━━━━━ SELECTED EXCERPT

Selection for the SBS is also more arduous in comparison
of that undertaken by the SAS. Not only do recruits
have to cover the syllabus required to become a member
of the SAS, they also have to be educated in methods
of diving, submarine insertion, advanced marine reconnaissance,
canoeing and other specialist waterborne methods of
warfare.
As far as the amalgamation of the special forces goes,
this is as good a speculation. If it was to happen,
an SBS officer would most certainly be in charge of
the newly formed regiment. Although training has become
more integrated between the two services, SAS servicemen
still feel a certain amount of jealousy for not being
able to become SBS members, and tensions between the
two regiments exist today stronger than ever!

━━━━━━━━━━
━━━━━ SUPPLIED INFORMATION

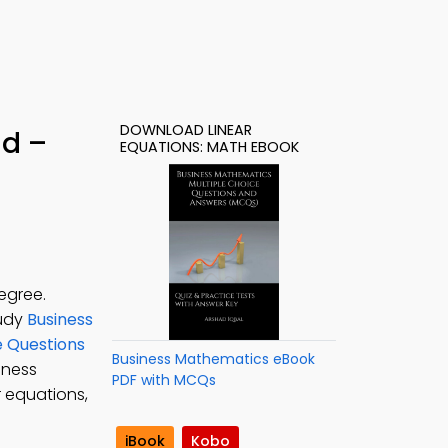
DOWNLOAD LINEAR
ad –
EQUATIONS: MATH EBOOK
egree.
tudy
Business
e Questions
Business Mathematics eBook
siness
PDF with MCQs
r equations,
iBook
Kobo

━━━━━━━━━━
━━━━━ SUPPLIED INFORMATION

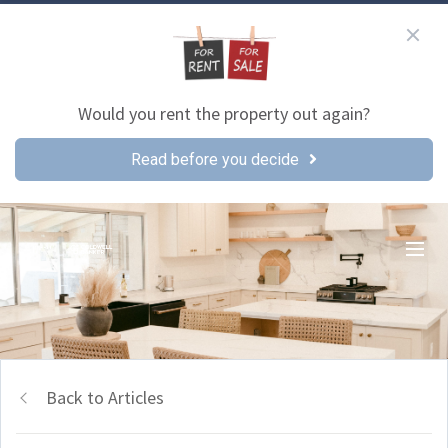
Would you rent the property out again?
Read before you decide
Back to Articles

━━━━━━━━━━

EXERCISES TO COMPLETE:
**a)** From the passage on SBS selection, list every specialist waterborne method that the passage names individually as part of what SBS recruits must learn.
**b)** Write the next few sentences of the passage on SBS selection, picking up after its final sentence about tensions between the two regiments.

WRITTEN ANSWERS:
**a)**
diving
submarine insertion
advanced marine reconnaissance
canoeing

**b)**
The Ministry of Defence (MoD) keeps the SBS regiment
size down to 250 in strength. This is to maximise
efficiency, mobility and the level of secrecy, which
the SAS can never have due to it's sheer size in numbers
and profile in the public eye. High profile missions
are therefore always undertaken by the SAS, but the
ones that really do directly relate to the security
of the United Kingdom and the safety of Her majesty
( the missions which are kept secret in order to prevent
panic within the nation!) are always, in my experience
anyway, undertaken by members of the SBS Regiment.
I Hope that i have been able to convince you. Also
there is reading material avaliable, a book entilted
"Not by Strength but by Guile" by a former collegue
of mine, written in an attempt to set the record straight
about which is the most elite service.